Murphy is well-aware of the delicate balance between developing land to fund the historic schools founded in 1887 and the need to preserve archaeological sites on the ancestral lands.

The Keauhou Resort’s charter and a cultural advisory committee ensure that future development is culturally correct and restoration of historic sites is a priority. Two major historical sites have been restored on the grounds: the Lekeleke Burial Grounds and the birthplace of Kamehameha III, Hawaii's longest-reigning monarch.

Back in Florida, the state hopes to soon close an historic deal that would purchase 187,000 acres (three times the size of the city of Orlando) of sugar cane growing land from U.S. Sugar.

The $1.75 billion purchase would be made by the state’s South Florida Water Management District, and used to support the federal government’s $10-billion Everglades restoration project. The largest conservation purchase in state history would use some of the land for a series of reservoirs and pollution filtering areas that would restore the flow of water between Lake Okeechobee and Everglades National Park.

"The possible acquisition of the land and assets of United States Sugar has
huge potential for the restoration of America's Everglades,” said Sole. “If we do acquire these tracts of land, it would give us the chance to store and clean water on a scale we never thought possible, allowing us to better manage water
critical for the restoration of our treasured River of Grass, as well as
protect our coastal estuaries.”

U.S. Sugar’s 77-year-old cane operation would shut down in about six years.
But more than 100,000 acres of state-purchased lands could be turned back to farming.

Keyna Cory, a principal in Public Affairs Consultants and chief lobbyist for Associated Industries of Florida, said many people forget the strong economic benefits of conservation.

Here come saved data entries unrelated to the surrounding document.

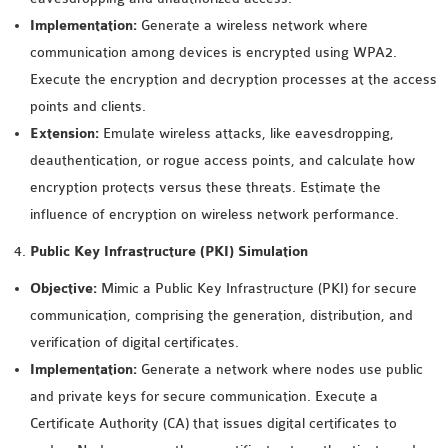
OMNET++
Implementation:
Generate a wireless network where
FRAMEWORK
communication among devices is encrypted using WPA2.
TUTORIAL
Execute the encryption and decryption processes at the access
NETWORK SIMULATOR
points and clients.
RESEARCH PAPERS
Extension:
Emulate wireless attacks, like eavesdropping,
OMNET++ AD-HOC
deauthentication, or rogue access points, and calculate how
SIMULATION
encryption protects versus these threats. Estimate the
OMNET++ BANDWIDTH
influence of encryption on wireless network performance.
OMNET++ BLUETOOTH
PROJECTS
Public Key Infrastructure (PKI) Simulation
OMNET++ CODE WSN
Objective:
Mimic a Public Key Infrastructure (PKI) for secure
OMNET++ LTE MODULE
communication, comprising the generation, distribution, and
OMNET++ MESH NETWORK
verification of digital certificates.
PROJECTS
Implementation:
Generate a network where nodes use public
OMNET++ MIXIM MANUAL
and private keys for secure communication. Execute a
Certificate Authority (CA) that issues digital certificates to
OMNET++ OS3 MANUAL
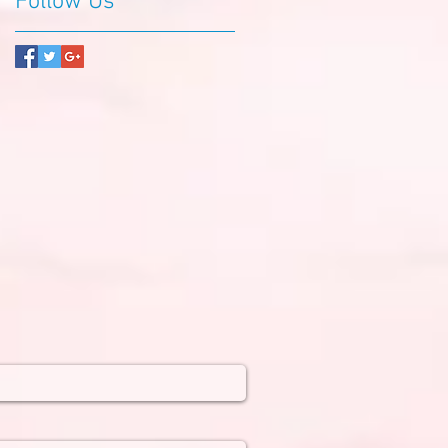
Follow Us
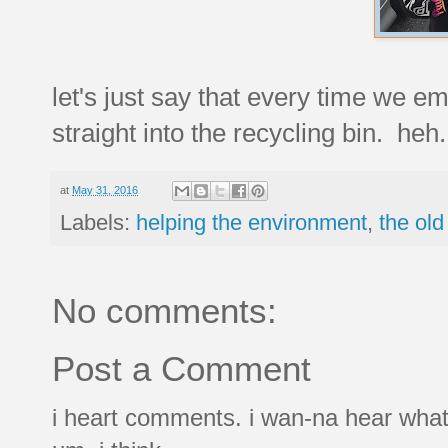
let's just say that every time we em
straight into the recycling bin. heh.
at
May 31, 2016
Labels:
helping the environment
,
the old
No comments:
Post a Comment
i heart comments. i wan-na hear what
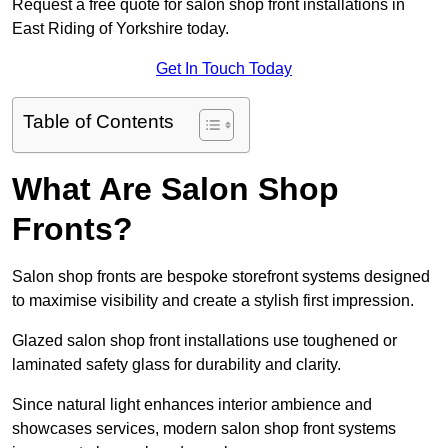
Request a free quote for salon shop front installations in
East Riding of Yorkshire today.
Get In Touch Today
Table of Contents
What Are Salon Shop
Fronts?
Salon shop fronts are bespoke storefront systems designed
to maximise visibility and create a stylish first impression.
Glazed salon shop front installations use toughened or
laminated safety glass for durability and clarity.
Since natural light enhances interior ambience and
showcases services, modern salon shop front systems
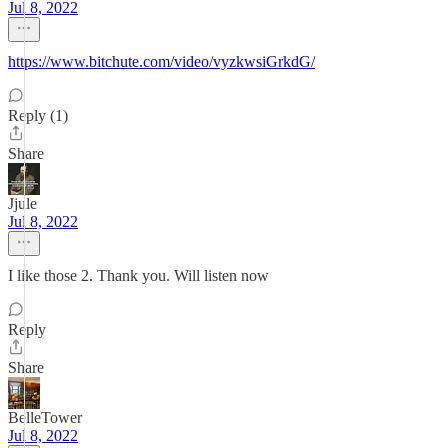
Jul 8, 2022
https://www.bitchute.com/video/vyzkwsiGrkdG/
Reply (1)
Share
Jjule
Jul 8, 2022
I like those 2. Thank you. Will listen now
Reply
Share
BelleTower
Jul 8, 2022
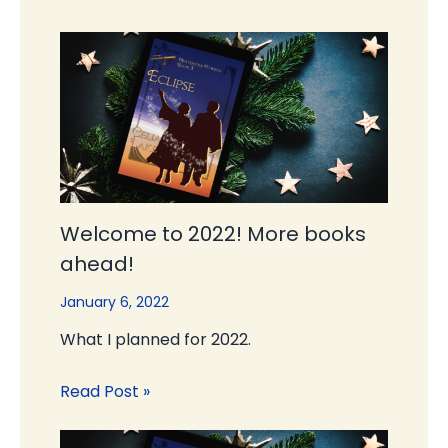
Welcome to 2022! More books
ahead!
January 6, 2022
What I planned for 2022.
Read Post »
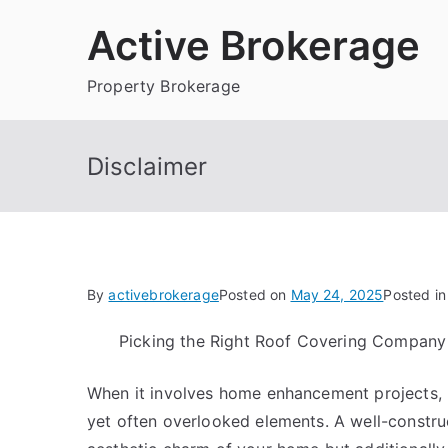
Skip
Active Brokerage
to
content
Property Brokerage
Disclaimer
By
activebrokerage
Posted on
May 24, 2025
Posted i
Picking the Right Roof Covering Company
When it involves home enhancement projects, ro
yet often overlooked elements. A well-constru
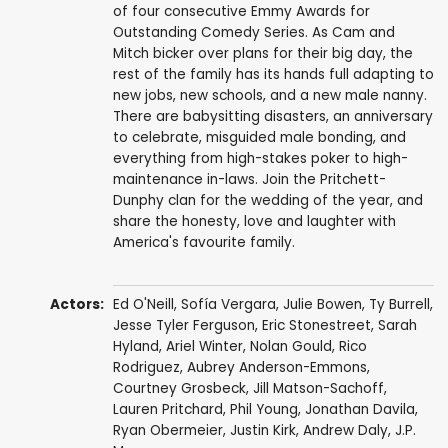
of four consecutive Emmy Awards for
Outstanding Comedy Series. As Cam and
Mitch bicker over plans for their big day, the
rest of the family has its hands full adapting to
new jobs, new schools, and a new male nanny.
There are babysitting disasters, an anniversary
to celebrate, misguided male bonding, and
everything from high-stakes poker to high-
maintenance in-laws. Join the Pritchett-
Dunphy clan for the wedding of the year, and
share the honesty, love and laughter with
America's favourite family.
Actors:
Ed O'Neill
,
Sofía Vergara
,
Julie Bowen
,
Ty Burrell
,
Jesse Tyler Ferguson
,
Eric Stonestreet
,
Sarah
Hyland
,
Ariel Winter
,
Nolan Gould
,
Rico
Rodriguez
,
Aubrey Anderson-Emmons
,
Courtney Grosbeck
,
Jill Matson-Sachoff
,
Lauren Pritchard
,
Phil Young
,
Jonathan Davila
,
Ryan Obermeier
,
Justin Kirk
,
Andrew Daly
,
J.P.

“Florida Forever isn’t just about preserving land but also is about better land management and addressing problems of invasive plant species that can ruin land. It is about protecting land, wildlife and access to waterways,” she said. “Without access to waterways and things like boat ramps, Florida’s marine industry is adversely affected. Florida Forever has obvious benefits when it comes to preserving the environment, but it also makes it economically feasible to live and work in Florida.”

Cory said Florida Forever has been instrumental in protecting imperiled species such as gopher tortoise and panthers.

“(The program) helps to lower the cost per home for developers by moving imperiled species to protected areas and creating sites for alternative water supply programs,” she explained. “It’s also about finding lands for alternative water supply programs – not huge, ugly desalinization plants, but things like reservoirs.”

Cory said no one in the business community wants to see a totally blacktopped Florida.

“The Florida Forever project is a unique situation because it’s the first time businesses and conservationists worked arm and arm to work together on a bill like this,” she said.